She opened Jazz'e Junque (as in "jazzy junk" — the name is "supposed to look kind of French," she said) at Lincoln and Berenice in 1989, selling mainly vintage clothing but also cookie jars, a warm reminder of childhood and her mom's cooking. At the time they also happened to be a hot collector's item — Andy Warhol's collection had sold at a Sotheby's auction the previous year for $250,000. The cookie jars soon edged out the clothing at Jazz'e Junque.
After a decade on Lincoln, Bolduc closed up shop for five years, reopened at Belmont and Paulina for another five years and then moved to the current location in 2010.
She opened a museum in the back of the store built around her extensive, well-preserved collection of juicers, Mixmasters, toasters and children's toy electric stoves (cloth cords and all) from the 1930s and '40s. She charges $1 admission, but really, if you buy something, she'll give you the tour for free.
The museum items are not for sale. Bolduc still hasn't decided what she'll do with them.
Despite the recent hardships, she's had some really good years. Her cookie jars were used on the sets of the movies "Groundhog Day" and "Home Alone." She's even been on "Oprah" and WTTW's "Wild Chicago."
Bolduc told customer Robin Harris Tuesday that she was more nervous about the WTTW appearance — and drank a wine cooler beforehand. Harris had driven in from Arlington Heights to get her hair done at a salon around the corner, but was a vintage kitchenware fan herself, and she'd seen the closing signs in the window.

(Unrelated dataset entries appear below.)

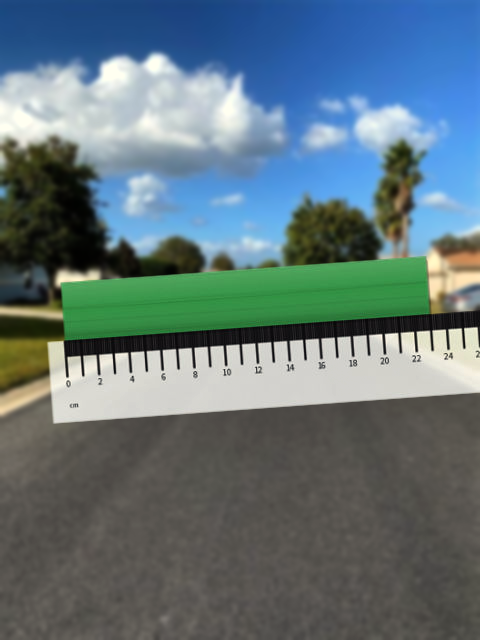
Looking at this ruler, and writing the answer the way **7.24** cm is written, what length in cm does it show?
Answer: **23** cm
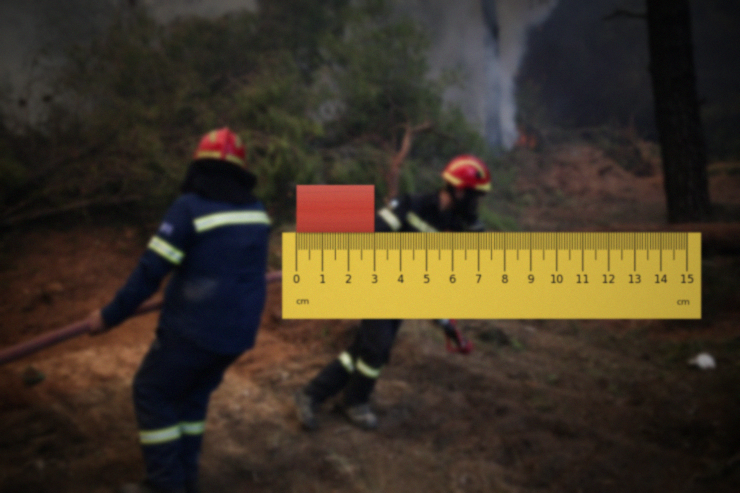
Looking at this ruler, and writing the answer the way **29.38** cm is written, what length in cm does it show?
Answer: **3** cm
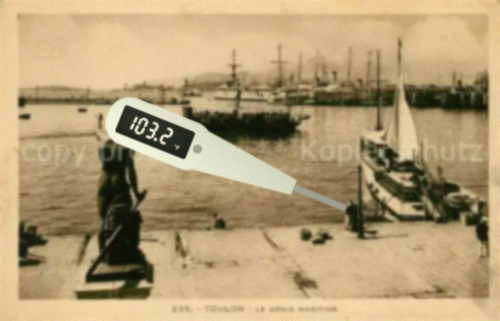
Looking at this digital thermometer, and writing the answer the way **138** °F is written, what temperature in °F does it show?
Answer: **103.2** °F
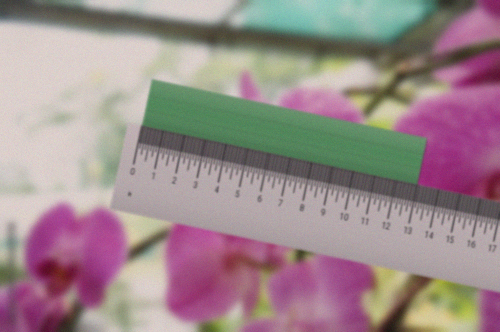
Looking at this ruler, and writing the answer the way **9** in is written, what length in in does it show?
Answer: **13** in
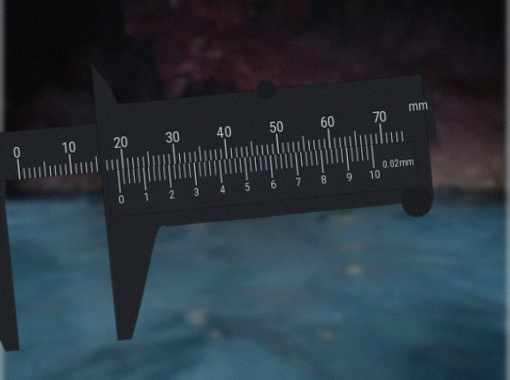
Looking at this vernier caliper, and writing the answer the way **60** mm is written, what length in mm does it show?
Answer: **19.0** mm
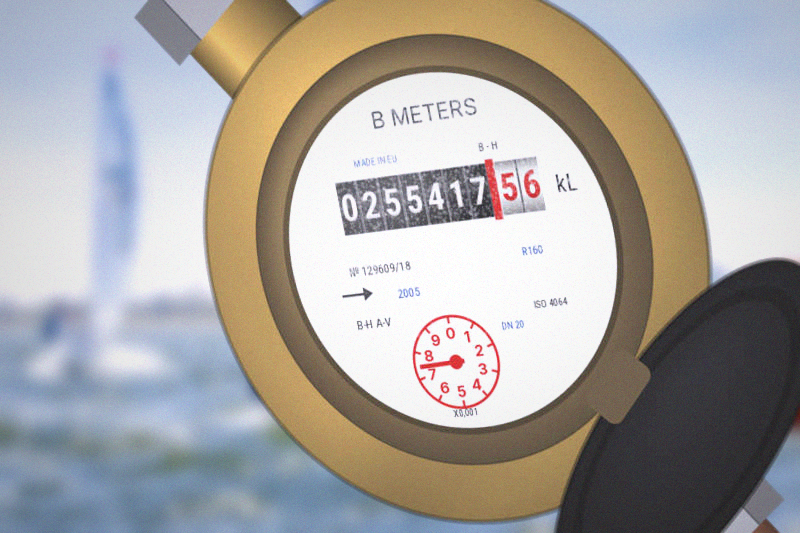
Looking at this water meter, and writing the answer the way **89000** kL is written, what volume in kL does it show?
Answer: **255417.567** kL
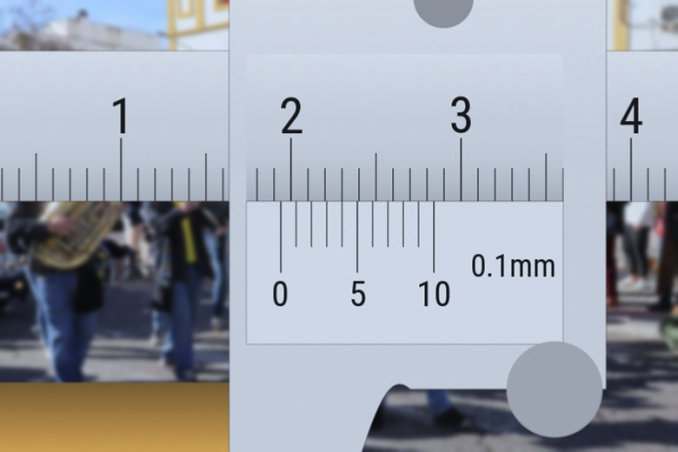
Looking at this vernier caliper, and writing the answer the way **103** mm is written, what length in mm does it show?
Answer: **19.4** mm
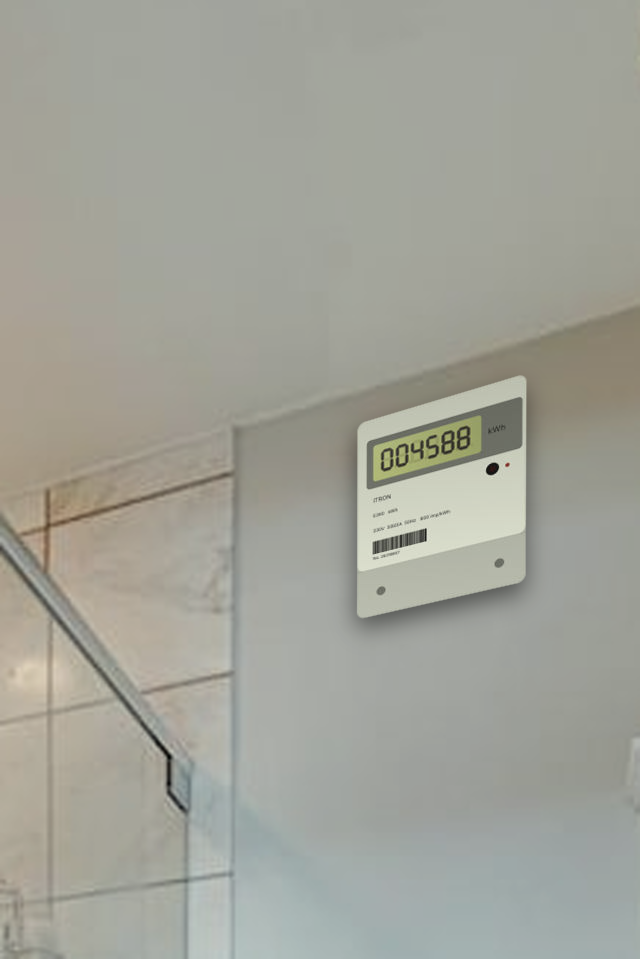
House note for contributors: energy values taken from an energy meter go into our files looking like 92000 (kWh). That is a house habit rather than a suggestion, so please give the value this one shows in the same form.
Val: 4588 (kWh)
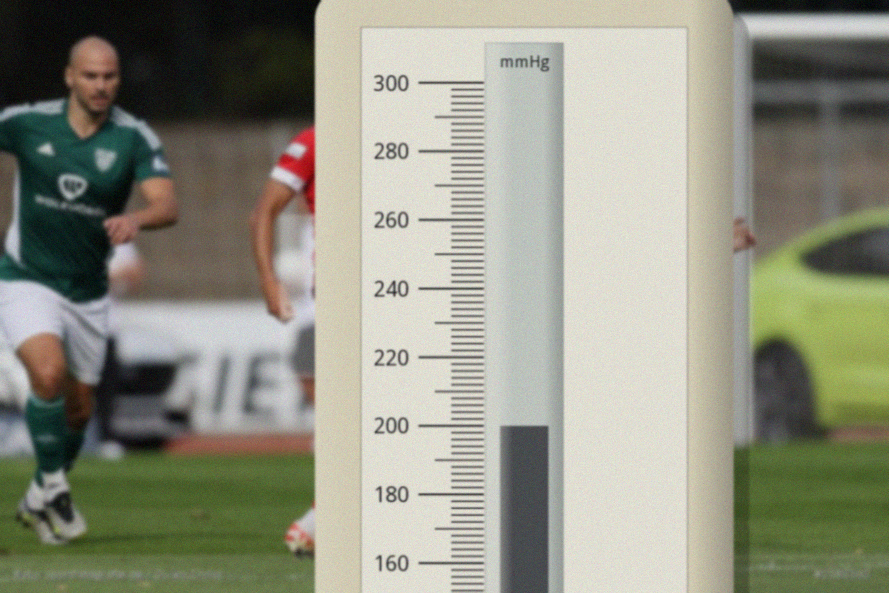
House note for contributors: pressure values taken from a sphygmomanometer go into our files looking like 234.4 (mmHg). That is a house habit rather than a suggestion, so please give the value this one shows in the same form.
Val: 200 (mmHg)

"I'm really sad because look at me, I'm old, and I'd much rather go into a store where I can actually see things," said Harris, a semiretired administrative assistant. "I will tell you, I bought two things on eBay and I've never been more disappointed in my life."

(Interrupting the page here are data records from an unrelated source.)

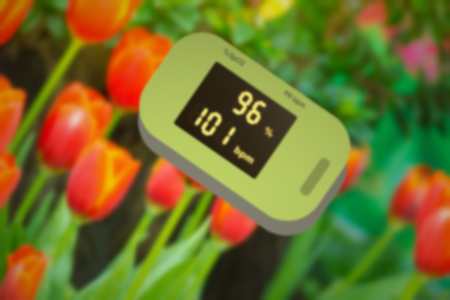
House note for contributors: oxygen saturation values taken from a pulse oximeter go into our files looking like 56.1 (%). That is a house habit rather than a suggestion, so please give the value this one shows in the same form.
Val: 96 (%)
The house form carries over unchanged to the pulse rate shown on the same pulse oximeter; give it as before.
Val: 101 (bpm)
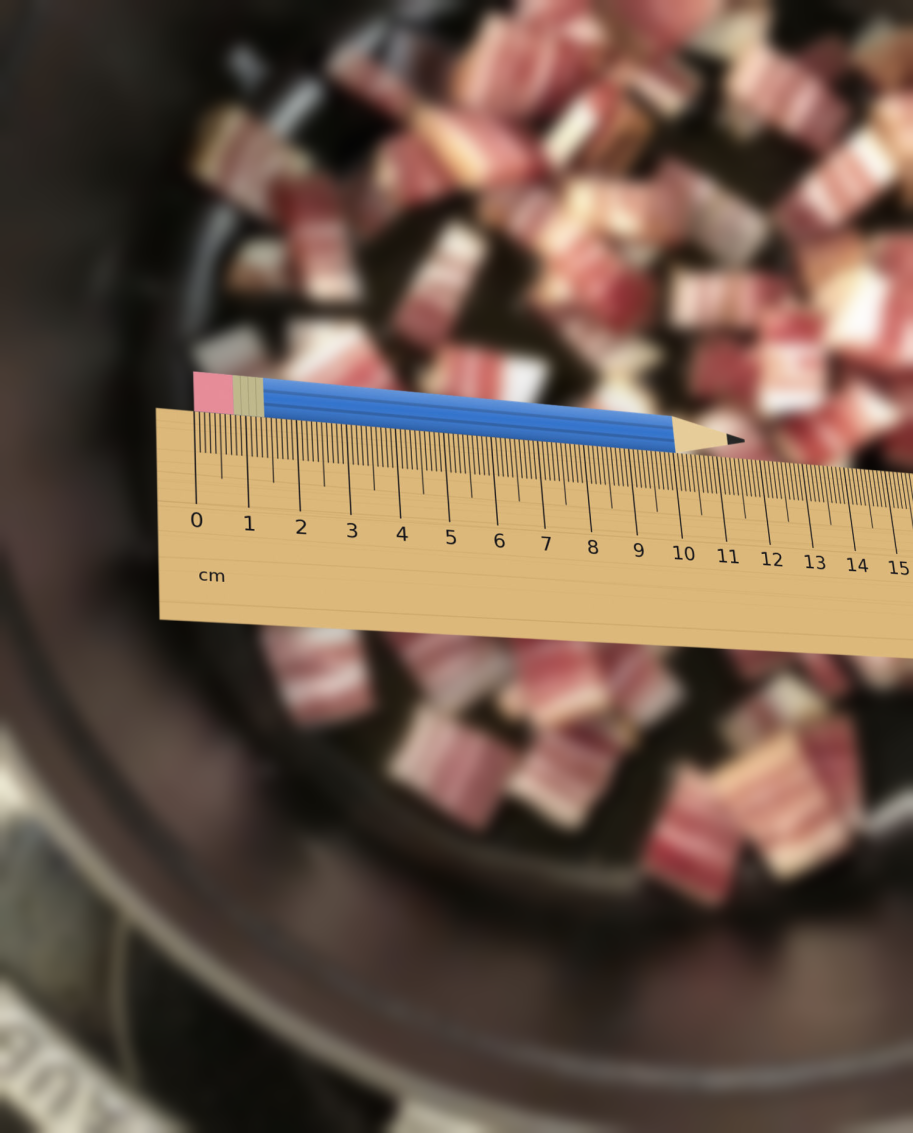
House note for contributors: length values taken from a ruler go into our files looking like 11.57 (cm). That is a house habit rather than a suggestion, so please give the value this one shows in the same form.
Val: 11.7 (cm)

Alas, Bolduc didn't have what Harris was looking for (a hanging spice cabinet), but Harris did find a framed A&P advertisement for Eight O'Clock Coffee dated Oct. 26, 1957.
"My husband's going to go crazy for it," she said.
She took it to the register where Bolduc stood. Behind her, an episode of "Leave It To Beaver" played on a small TV. Bolduc keeps DVDs of the shows she grew up watching on rotation.
While Harris browsed more, the two women continued to chat — about whether or not to freeze coffee beans, about Bolduc's rent issue, about a fish-shaped cookie jar.
"I could just be here forever," Harris said, "except I can't."